Thanks Rajesh, that's immensley valuable information. Part of the problem I'm currently facing is that about 50% of the time, one of the threads will crash, leaving a run incomplete.
I currently do 4 parallel runs on a 4-core server, so I'll reduce that to 3 as that may be causing the instability. I already follow that with a single-thread rerun, and am working on rerunning any failures from that in isolation.
I'll take a look at doing the separate selenium nodes on Xvnc. I suspect the method for that will be to add the selenium command to the ~/.vnc/xstartup file, and changing the port number before each vncserver command.

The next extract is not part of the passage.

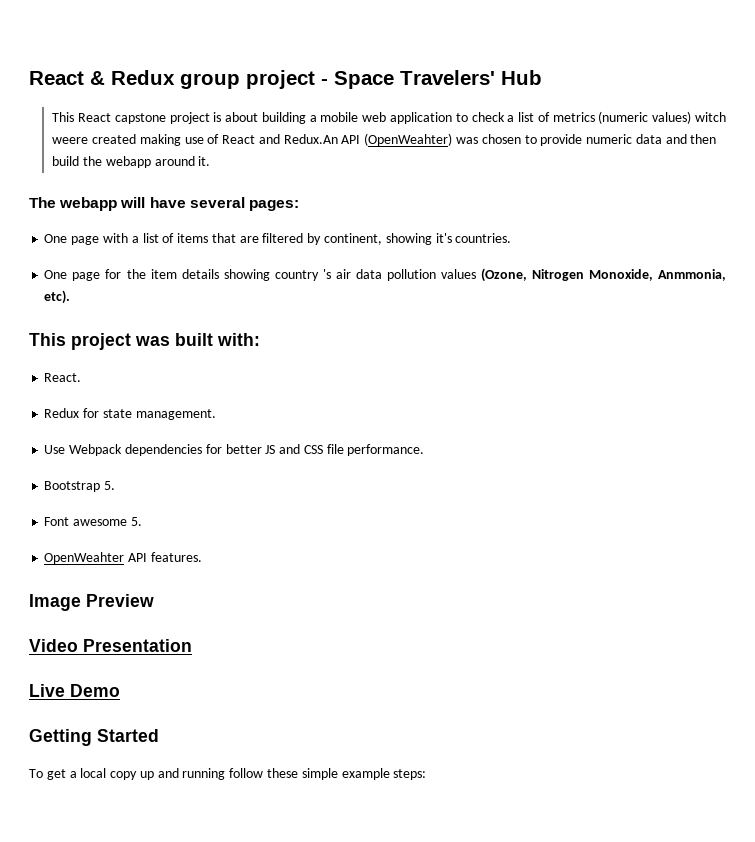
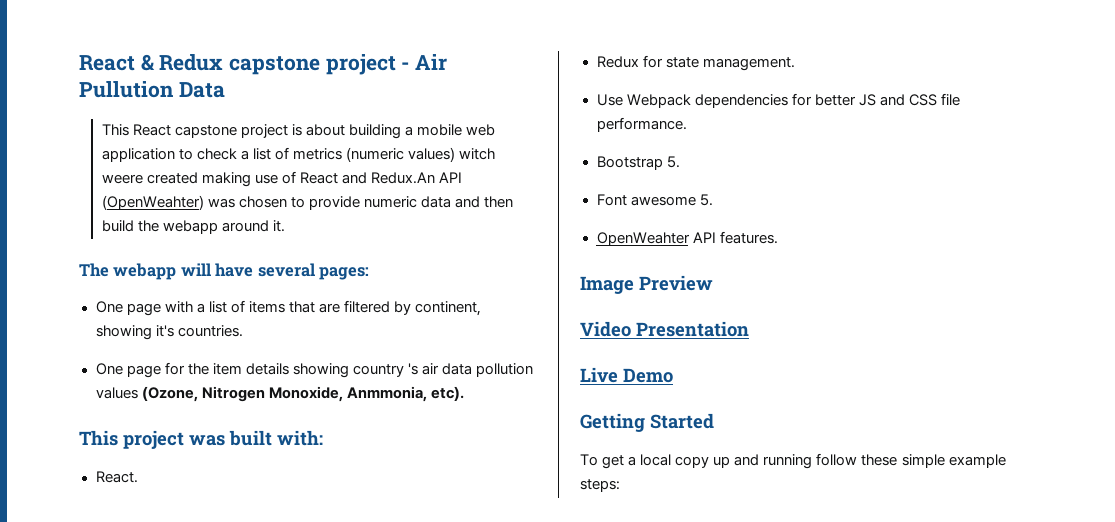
[180,73,240,89] group -> [229,56,321,75] capstone
[334,70,542,89] Space Travelers' Hub -> [415,54,448,70] [79,81,225,98] Air Pullution Data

OK, I'm making progress. We run a Selenium hub process and have script (selenium_node.sh) for creating a new node, with the port number corresponding to the current $DISPLAY number.
To achieve parallel runs in separate Xvnc sessions, I've added a call to the selenium_node.sh in the ~/.vnc/xstartup file (this is the file run by vncserver on startup, but it's location differs on other distros). I run an instance of vncserver (which launches Xvnc) for each run, and the config.php then has the $CFG->behat_parallel_run array described by Rajesh added.
This works with Firefox, I can VNC in to the 2 seperate displays and watch the two windows run seperate tests. However, I can't get this to work with Chrome (we find Chrome significantly faster for running Behat tests). This is due to the fact that the wd_host setting in the per-run behat.yml is only replaced in the default section, not in the chrome section. Is it possible to have it set for Chrome/other profiles as well?
Thanks good to know that you managed to run FF.
If you remove wd_host from you chrome profile then it will work for chrome as well.
$CFG->behat_config = array(What happens is if you define wd_host in profile then it take preference over the default wd_host or one defined in $CFG->behat_parallel_run.
'chrome' => array(
'extensions' => array(
'Behat\MinkExtension\Extension' => array(
'selenium2' => array(
'browser' => 'chrome',
Hope this helps.
Unfortunately, I've implemented my reruns in a bit of a silly way which makes this a bit problematic. Hopefully refactoring in line with how you've done it will fix this.
In general, I've found that reducing my parallel runs to 3 and implementing reruns has created a much more reliable test process. Thanks very much for your help.
I got it working, thanks for your help. Looking at your scripts was particularly useful.
I am now experiencing another issue with Selenium appearing to die in between re-runs. However, I'll start a seperate thread to discuss that.